■ Dataset excerpts:
**********
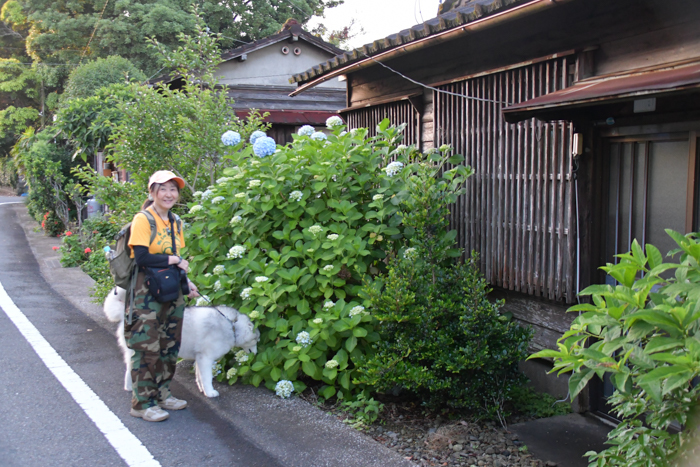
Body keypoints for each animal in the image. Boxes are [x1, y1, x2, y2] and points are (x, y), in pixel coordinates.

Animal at [102, 288, 258, 398]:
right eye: (256, 340)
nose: (256, 354)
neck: (232, 325)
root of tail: (128, 315)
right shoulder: (206, 358)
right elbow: (207, 378)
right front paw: (210, 392)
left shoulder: (200, 358)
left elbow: (199, 377)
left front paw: (202, 390)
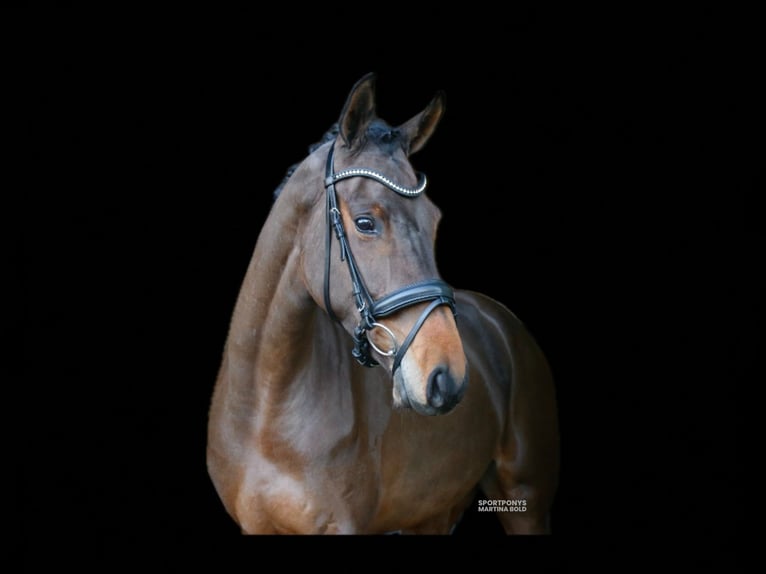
**********
■ Task objective: Restate the entries above word for word, and keep the pictures out.

■ Problem solution:
Body keypoints for each animal in the image. Boxes are [x1, y1, x2, y2] and points are (x, y), in pixel coordinates.

Animal at [102, 288, 258, 398]:
right eye: (256, 340)
nose: (256, 354)
neck: (232, 325)
root of tail: (128, 315)
right shoulder: (206, 358)
right elbow: (207, 378)
right front paw: (210, 392)
left shoulder: (200, 358)
left elbow: (199, 377)
left front paw: (202, 390)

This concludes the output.